The ultimate proof came from a single paying customer in the American Midwest, entirely organic, no warm lead, no introduction. That one user signals what Hamilton calls a universal truth: the problem is global, and the solution scales.
The bigger picture
“We’re very much trying to build geared on what has inevitably become the problems of legacy businesses,” Hamilton says, drawing parallels to how Monzo, Revolut, and Starling disrupted traditional banking. “I don’t need a bank in person. I’m very happy with it all to be on my phone. In a way, we’re trying to make it a better experience for partner managers so that it’s just more effective and better return on time spent.”

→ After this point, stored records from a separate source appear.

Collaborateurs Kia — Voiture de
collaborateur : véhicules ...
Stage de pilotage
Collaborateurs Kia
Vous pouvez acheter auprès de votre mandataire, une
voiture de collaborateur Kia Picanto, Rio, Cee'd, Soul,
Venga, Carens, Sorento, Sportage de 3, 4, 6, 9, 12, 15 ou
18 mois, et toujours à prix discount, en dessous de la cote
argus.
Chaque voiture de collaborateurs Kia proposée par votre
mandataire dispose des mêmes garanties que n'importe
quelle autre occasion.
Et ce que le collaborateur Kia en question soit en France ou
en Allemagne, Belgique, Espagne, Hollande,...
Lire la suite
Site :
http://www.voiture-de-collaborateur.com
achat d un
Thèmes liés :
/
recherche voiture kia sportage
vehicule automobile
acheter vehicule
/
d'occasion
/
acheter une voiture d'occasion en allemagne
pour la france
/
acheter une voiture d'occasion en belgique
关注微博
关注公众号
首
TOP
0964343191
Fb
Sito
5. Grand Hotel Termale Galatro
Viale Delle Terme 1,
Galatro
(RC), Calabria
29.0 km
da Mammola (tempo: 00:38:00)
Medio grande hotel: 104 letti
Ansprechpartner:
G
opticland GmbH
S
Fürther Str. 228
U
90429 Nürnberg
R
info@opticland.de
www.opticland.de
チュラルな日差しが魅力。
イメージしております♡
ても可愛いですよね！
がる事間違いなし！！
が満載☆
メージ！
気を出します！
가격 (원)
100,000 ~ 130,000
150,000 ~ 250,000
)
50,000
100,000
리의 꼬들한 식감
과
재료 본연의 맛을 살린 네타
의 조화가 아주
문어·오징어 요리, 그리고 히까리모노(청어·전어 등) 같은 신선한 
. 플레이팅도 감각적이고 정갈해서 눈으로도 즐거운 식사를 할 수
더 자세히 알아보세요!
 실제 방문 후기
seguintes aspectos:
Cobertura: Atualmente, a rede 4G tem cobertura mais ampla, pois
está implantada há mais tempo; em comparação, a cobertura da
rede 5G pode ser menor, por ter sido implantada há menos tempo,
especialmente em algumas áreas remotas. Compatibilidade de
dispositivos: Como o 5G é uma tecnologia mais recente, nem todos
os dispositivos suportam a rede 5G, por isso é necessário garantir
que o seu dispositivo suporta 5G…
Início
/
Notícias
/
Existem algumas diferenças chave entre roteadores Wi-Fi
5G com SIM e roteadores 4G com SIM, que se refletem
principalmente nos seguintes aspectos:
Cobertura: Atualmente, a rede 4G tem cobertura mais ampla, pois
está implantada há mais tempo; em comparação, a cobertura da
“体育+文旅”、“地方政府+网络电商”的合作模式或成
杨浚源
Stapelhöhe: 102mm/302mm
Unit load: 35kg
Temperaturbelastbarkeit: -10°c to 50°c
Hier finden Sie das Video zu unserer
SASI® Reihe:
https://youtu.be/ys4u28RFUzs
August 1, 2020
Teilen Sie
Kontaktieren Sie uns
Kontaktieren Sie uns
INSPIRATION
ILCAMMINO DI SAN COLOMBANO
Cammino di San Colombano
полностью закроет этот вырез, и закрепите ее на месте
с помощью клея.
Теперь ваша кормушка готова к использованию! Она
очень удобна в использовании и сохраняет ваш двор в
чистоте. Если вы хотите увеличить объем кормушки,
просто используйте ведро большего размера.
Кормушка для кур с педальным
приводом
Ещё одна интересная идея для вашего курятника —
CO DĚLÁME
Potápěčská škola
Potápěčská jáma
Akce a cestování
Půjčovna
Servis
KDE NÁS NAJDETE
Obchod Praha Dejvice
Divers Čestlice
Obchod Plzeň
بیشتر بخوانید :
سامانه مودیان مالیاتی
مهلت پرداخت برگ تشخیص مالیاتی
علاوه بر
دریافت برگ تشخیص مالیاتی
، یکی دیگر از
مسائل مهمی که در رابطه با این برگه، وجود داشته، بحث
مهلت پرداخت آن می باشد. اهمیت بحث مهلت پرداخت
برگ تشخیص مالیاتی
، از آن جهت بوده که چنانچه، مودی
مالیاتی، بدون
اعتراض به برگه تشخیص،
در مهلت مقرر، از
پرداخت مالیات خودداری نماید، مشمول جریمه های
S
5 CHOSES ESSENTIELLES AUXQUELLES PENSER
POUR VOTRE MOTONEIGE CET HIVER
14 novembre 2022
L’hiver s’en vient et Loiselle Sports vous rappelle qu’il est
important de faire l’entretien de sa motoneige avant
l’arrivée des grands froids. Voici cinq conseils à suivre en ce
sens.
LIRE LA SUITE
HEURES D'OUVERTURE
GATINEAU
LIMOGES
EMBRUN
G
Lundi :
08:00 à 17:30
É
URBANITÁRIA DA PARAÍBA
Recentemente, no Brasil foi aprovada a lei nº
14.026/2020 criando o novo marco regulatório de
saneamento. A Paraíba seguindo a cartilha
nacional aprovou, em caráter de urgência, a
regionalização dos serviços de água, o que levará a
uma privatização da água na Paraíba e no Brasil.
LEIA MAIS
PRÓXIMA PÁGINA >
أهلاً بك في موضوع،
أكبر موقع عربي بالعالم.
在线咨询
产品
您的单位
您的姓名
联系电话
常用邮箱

The comparison is deliberate. What Starling did for current accounts, stripping away bureaucracy, rebuilding trust, and rethinking the entire user experience, Souk is doing for partnerships.
Anne Boden proved that when you start from scratch, you can outpace institutions with billions in resources. Souk’s founders are following that same logic: no legacy code, no legacy business model, no legacy mindset.
The transformation is already visible. Partnership managers who once spent half their day manually prospecting now do it in minutes, and stay on longer because they feel more productive.
Small companies that couldn’t afford dedicated teams can now run partnership programs themselves. Even recruitment firms, never the intended audience, are finding new ways to use the platform.
And then there’s the signal every founder dreams of: a paying customer from the American Midwest, entirely organic, no warm lead, no introduction. That single user, found through nothing but need and discovery, represents more than revenue. It’s proof that the problem is universal, and the solution scales.
LinkedIn has the data, the users, the resources, and the brand. But it’s trapped by its own success, the classic incumbent’s curse. To rebuild itself would mean cannibalising the very product that made it indispensable.
Souk doesn’t have those constraints. It’s moving fast, building live, and designing for how people actually work now.
Just as Starling redefined banking for the mobile era, Souk is redefining partnerships for the AI age.
The disruption isn’t coming. It’s already underway and Souk is the one leading it.